While the single-player game is noticeably less action-packed and more slow-paced, it’s shockingly preferable to co-op much of the time. Between having to reload for new players and a camera that’s unable to cope with four of them at once, the entire game can grind to a halt if just one person doesn’t know what he’s doing — there’s quite a few of them, considering the squadron of mouth-breathers I kept getting stuck with. If one player is unsure of how to use an item correctly or to help solve a puzzle, nobody can progress. It was not uncommon for me to be joined by somebody who was totally clueless, even after having stuff explained to them, effectively stopping the game. I also saw no way of booting them from the session, while quitting myself always presented the aforementioned risk of losing a chapter’s worth of progress.
You’ll also be pleased to know that All 4 One is rather glitchy. I’ve had multiple issues with the screen’s becoming a single solid color or with Hookshot grapple points’ causing characters to freeze. During the very last boss, the creatures I needed to beat to get to the next part of the fight stopped spawning, preventing the boss from appearring at all.
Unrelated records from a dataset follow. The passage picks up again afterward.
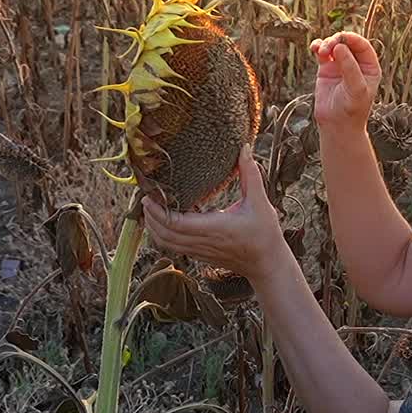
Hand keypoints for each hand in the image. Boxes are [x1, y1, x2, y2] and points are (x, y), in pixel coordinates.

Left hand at [141, 145, 287, 282]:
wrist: (267, 263)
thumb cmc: (265, 234)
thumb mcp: (260, 202)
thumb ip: (250, 175)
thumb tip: (244, 149)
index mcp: (215, 228)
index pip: (176, 223)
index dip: (158, 210)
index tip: (149, 196)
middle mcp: (204, 242)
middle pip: (164, 233)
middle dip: (150, 216)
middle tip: (144, 197)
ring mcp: (200, 251)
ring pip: (166, 243)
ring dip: (153, 227)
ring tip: (148, 209)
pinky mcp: (200, 256)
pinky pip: (173, 247)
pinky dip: (162, 236)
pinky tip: (161, 223)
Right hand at [310, 32, 380, 133]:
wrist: (337, 125)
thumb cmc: (352, 109)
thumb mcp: (356, 88)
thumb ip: (349, 67)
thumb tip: (339, 46)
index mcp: (370, 67)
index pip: (363, 46)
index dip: (352, 38)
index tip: (340, 39)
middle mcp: (356, 64)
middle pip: (347, 42)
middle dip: (336, 41)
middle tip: (328, 47)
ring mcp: (341, 65)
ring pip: (334, 45)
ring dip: (326, 43)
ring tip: (321, 51)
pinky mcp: (326, 69)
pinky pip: (322, 52)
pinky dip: (318, 47)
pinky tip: (314, 48)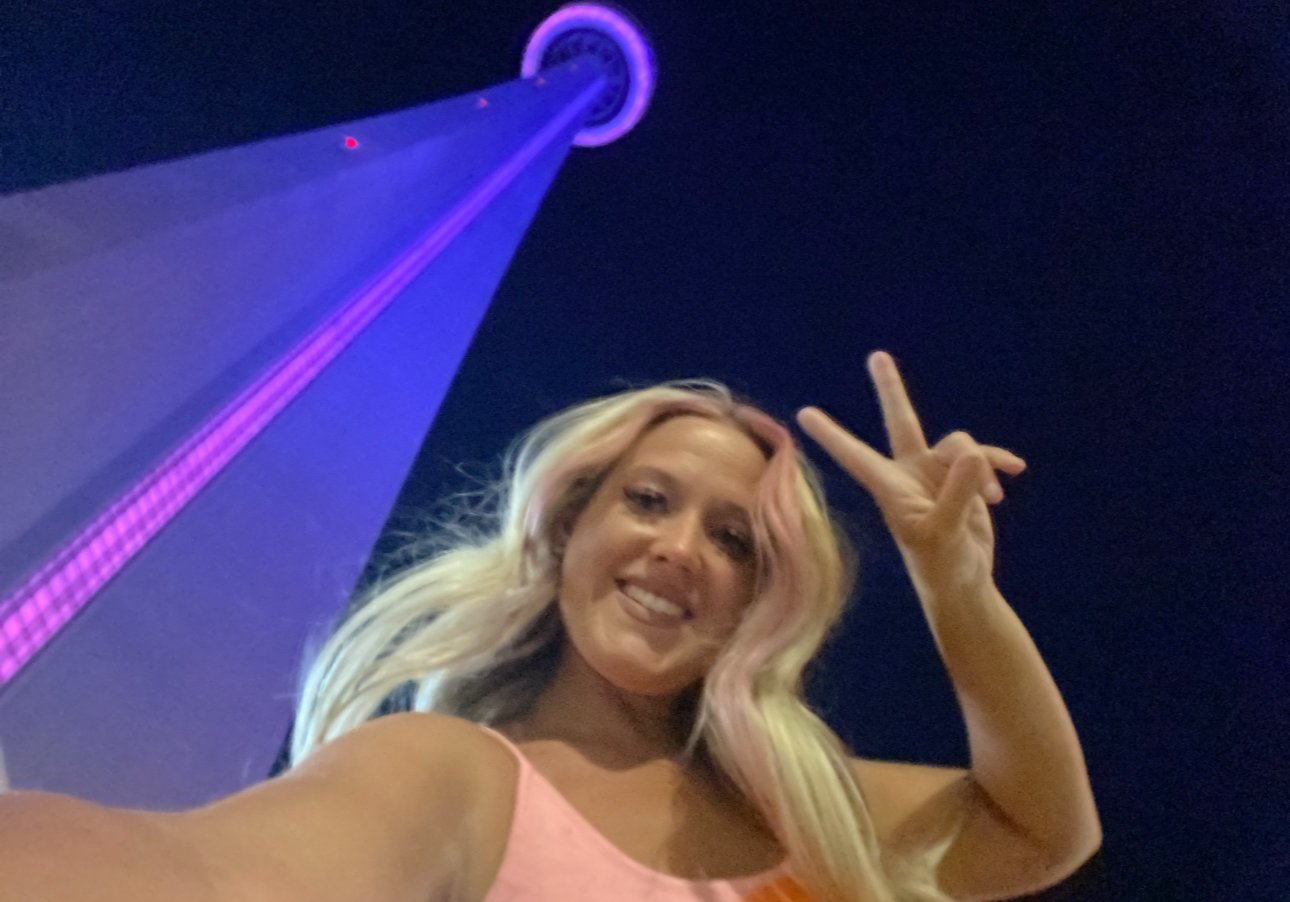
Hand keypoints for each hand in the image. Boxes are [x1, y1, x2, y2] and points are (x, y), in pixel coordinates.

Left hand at [796, 351, 1025, 596]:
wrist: (962, 582)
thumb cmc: (942, 566)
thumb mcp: (946, 533)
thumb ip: (957, 493)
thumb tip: (970, 453)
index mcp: (890, 488)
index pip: (855, 455)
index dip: (832, 435)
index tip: (803, 414)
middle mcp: (909, 474)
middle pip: (901, 421)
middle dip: (891, 389)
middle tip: (876, 356)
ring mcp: (936, 473)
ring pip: (961, 444)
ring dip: (981, 467)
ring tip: (991, 499)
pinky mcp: (963, 478)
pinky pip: (982, 455)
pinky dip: (996, 462)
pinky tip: (1014, 471)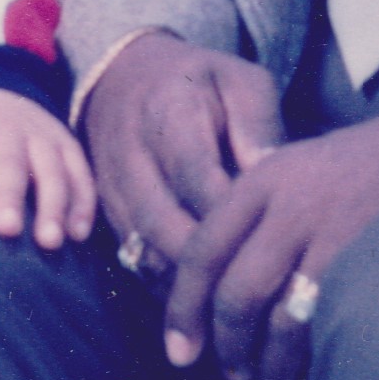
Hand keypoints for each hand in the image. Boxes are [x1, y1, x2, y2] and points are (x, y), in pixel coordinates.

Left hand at [0, 84, 100, 249]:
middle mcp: (3, 130)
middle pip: (8, 161)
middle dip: (9, 193)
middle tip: (7, 229)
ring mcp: (39, 137)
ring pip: (51, 169)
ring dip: (55, 204)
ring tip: (52, 242)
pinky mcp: (66, 147)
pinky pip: (80, 174)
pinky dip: (83, 203)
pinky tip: (80, 235)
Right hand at [79, 33, 281, 273]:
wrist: (123, 76)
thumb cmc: (199, 82)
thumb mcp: (239, 81)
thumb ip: (258, 125)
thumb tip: (274, 175)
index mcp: (169, 113)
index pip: (196, 176)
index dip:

To be fair, the game is competent a lot of the time, but that’s as high as it ever climbs — a level of baseline competence that fails to excite. The only real entertainment comes from the cutscenes, which, while they should have been skippable, are at least genuinely amusing. Otherwise, you’re left with a rather bland shooter and even less flavorful, forced co-op action dragged out over the course of eight to ten hours. That’s a decent length for a game these days, but only if the game is a lot of fun. For a lukewarm arcade shooter that frequently frustrates with clueless design, it makes for something that long overstays its welcome.
Ratchet & Clank: All 4 One should have been about $15, five hours shorter, and released on the PlayStation Network. It’s a game that does a disservice to the high pedigree of the Ratchet & Clank series and takes too far a departure from what made such an excellent set of games. It’s sad to see these fantastic characters appear in a poorly structured, mediocre game, full of camera issues and silly bugs that add insult to injury. A very substandard outing for Ratchet and Clank, one that might be serviceable at a fraction of the price but which can be safely be ignored during a time when so many better products are vying for a gamers’ attention.